There are 3 levels of planning in Agile. They are Release Planning, Iteration Planning and Daily Planning. These planning meetings help the Scrum Master, Product Owner and the rest of the team in understanding how the product will be delivered, the complexity involved and their day to day responsibility in the delivery of the product, among other things.
Now we will go into detail of Release Planning, Iteration Planning and Daily Planning.
Release Planning is usually performed during the Sprint zero, where there is no product increment delivered. The whole Sprint is dedicated for planning the next release. It is a way of looking ahead on defining what the release goal is, what features that need to delivered during the release, defining the release backlog, breaking features and epics into user stories, writing acceptance criteria for all stories, and estimating the user stories. Release planning also helps team members in defining the test strategy and test approach planning for all iterations. Release plans may change based on new stories added or deleted. The status of the release is tracked prospectively every sprint to understand what it takes to meet the release
At the start of the release planning, the Product Owner sets the release goal and release time frame. The Product Owner also collaborates with the team (see Collaborative User Story Creation), based on the user stories the team performs high architecture evaluation and high level effort estimation in agile.
Testers are involved in release planning and perform the following activities:
- Write User stories and acceptance criteria
- Seek clarification on those user stories where there is insufficient information.
- Determine the high level test strategy for the whole release
- Point out any testing risks they might occur
- Do a high level test planning
- Define the number of test levels to be performed.
Iteration 1 planning is done after release planning. The team pulls the stories into the sprint backlog from the product backlog and tasks them into independent tasks of fewer 8 hours each. The also performs risk assessment of stories and decides on a light weight plan on how to address the risks as the sprint moves forward. The team asks questions to the Product Owner on clarifications that might make them to understand the stories in more realistic way. The number of stories that the team pulls in the sprint may depend on team’s capacity or velocity (if known). The capacity planning is done in hours and the velocity planning is done in story points. The team makes a commitment to the sprint backlog and changes the sprint backlog as it emerges.
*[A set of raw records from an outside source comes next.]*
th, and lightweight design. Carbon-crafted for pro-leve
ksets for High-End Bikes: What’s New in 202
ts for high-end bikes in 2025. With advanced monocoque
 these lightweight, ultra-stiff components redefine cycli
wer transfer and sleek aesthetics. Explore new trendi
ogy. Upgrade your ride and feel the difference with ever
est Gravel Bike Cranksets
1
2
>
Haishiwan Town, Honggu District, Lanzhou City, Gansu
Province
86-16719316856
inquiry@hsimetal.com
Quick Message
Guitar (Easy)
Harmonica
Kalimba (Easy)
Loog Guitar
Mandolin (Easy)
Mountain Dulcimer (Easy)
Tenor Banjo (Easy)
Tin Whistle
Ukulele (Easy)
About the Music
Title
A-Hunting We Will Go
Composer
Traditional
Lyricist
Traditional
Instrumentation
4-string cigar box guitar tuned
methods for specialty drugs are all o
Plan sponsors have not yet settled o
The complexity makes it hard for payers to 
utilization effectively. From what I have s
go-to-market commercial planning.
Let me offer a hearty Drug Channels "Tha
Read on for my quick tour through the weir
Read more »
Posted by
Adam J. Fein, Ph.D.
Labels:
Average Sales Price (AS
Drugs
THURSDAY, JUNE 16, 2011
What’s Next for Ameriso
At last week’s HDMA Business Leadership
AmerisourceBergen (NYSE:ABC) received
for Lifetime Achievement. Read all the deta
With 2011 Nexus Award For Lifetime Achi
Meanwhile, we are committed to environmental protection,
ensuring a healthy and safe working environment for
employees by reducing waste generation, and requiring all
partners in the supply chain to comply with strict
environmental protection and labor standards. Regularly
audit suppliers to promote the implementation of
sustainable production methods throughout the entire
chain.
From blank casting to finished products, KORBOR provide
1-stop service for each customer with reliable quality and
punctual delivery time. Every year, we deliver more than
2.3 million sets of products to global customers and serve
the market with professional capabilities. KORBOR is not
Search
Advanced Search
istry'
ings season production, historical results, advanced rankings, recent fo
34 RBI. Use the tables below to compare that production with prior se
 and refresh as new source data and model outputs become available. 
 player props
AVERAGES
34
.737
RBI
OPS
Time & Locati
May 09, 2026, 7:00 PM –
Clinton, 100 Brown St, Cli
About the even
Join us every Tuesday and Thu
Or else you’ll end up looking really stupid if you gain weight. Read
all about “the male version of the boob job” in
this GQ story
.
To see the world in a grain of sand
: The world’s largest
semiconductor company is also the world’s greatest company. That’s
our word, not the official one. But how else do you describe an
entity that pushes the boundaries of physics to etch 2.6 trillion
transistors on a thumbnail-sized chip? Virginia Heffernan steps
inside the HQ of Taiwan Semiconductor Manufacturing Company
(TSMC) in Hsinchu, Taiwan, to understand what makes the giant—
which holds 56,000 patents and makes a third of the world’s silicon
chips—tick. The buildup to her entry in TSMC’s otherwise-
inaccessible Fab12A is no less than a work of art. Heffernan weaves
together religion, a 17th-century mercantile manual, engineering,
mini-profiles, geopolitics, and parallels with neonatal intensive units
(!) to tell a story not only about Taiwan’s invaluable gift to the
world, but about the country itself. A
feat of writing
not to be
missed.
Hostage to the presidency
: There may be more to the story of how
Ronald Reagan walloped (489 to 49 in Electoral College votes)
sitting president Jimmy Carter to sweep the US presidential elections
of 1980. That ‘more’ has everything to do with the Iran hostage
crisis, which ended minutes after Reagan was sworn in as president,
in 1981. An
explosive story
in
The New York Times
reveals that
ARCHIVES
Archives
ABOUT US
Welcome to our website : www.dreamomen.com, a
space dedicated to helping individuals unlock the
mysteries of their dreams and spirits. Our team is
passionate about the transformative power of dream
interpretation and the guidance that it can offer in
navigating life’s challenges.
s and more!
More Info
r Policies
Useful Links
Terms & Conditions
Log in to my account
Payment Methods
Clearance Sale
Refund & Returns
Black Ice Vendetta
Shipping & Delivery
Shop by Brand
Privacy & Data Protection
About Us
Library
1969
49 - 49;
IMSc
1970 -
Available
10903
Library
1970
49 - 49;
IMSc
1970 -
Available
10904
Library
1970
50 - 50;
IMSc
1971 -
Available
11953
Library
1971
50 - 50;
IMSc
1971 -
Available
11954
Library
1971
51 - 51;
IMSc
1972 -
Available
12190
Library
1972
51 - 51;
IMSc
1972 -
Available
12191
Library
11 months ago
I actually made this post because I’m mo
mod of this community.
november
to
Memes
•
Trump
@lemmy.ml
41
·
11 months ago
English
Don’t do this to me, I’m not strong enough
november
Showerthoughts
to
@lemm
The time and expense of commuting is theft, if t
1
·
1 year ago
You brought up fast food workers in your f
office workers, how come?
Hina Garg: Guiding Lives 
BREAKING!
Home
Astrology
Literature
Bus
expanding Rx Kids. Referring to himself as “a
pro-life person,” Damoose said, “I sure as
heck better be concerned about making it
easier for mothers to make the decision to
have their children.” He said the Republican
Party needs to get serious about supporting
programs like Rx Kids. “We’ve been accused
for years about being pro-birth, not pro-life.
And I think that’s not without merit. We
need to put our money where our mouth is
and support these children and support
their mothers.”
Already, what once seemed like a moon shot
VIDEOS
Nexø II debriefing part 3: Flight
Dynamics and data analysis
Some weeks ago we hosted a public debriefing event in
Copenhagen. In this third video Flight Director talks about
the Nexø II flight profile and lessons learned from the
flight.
The testers are also involved in the iteration and can contribute to the same in the following ways:
- Breaking user stories into testing tasks
- Determining test coverage of every story
- Creating acceptance tests for user stories
- Estimate the testing tasks like creating test strategy, test plans and test cases specific to user stories
- Understand and plan for automating user stories and support various levels of testing
Release plans are not static documents and they are liable to change as the external and internal factors change as the iteration executions take place. The release plans may also change due to various internal factors like delivery team capabilities, velocity of the team and technical competencies. The examples of external factors are change in target segments, threat from substitutes, change triggered by superior competitor product. The release dates may be adjusted or scope may be cut down to adjust for the changes.
As per Scrum, no changes are allowed during the sprint by the Product Owner. The Product Owner cannot add new stories to the sprint backlog during the sprint and distract the team from the executing the sprint goal. The Scrum master must help the team to see that the product owner does not disturb the team, by inserting new work into the team.
The team, especially testers must understand the big picture in order to release a fine quality product. Any ambiguity regarding the test planning must be carefully considered after due consultations with the rest of the team.
Release and iteration planning broadly helps the team to prepare test planning checklist related to the following items:
- The team members responsible for testing
- The scope of testing and testing goals to be carried out
- The test environment that needs to be setup
- The test data to be collected that helps the testing team
- The sequence of test activities, dependencies and interfaces related to testing
- Any project related quality tests that surface during testing (see Assess Quality Risks in Agile).
Daily Planning Meeting in Agile Development
Daily Planning meeting in agile are also called as ‘Stand up meetings’ where the development team and testing team meets daily to discuss What progress in the assigned task they made yesterday, What tasks they have planned to do today and what tasks they will do tomorrow. In addition to these details each member has to tell that how long they are going to take to complete the assigned task within the sprint. If any remaining or pending task of any member of the team is not completed in that particular sprint then they notify such details in the daily meetings. Accordingly the pending task(s) from the previous sprint are taken care in the next sprints. Likewise if there are any changes in the requirement from the customers or any build issues or any blocking issues then such details are also discussed in the meetings.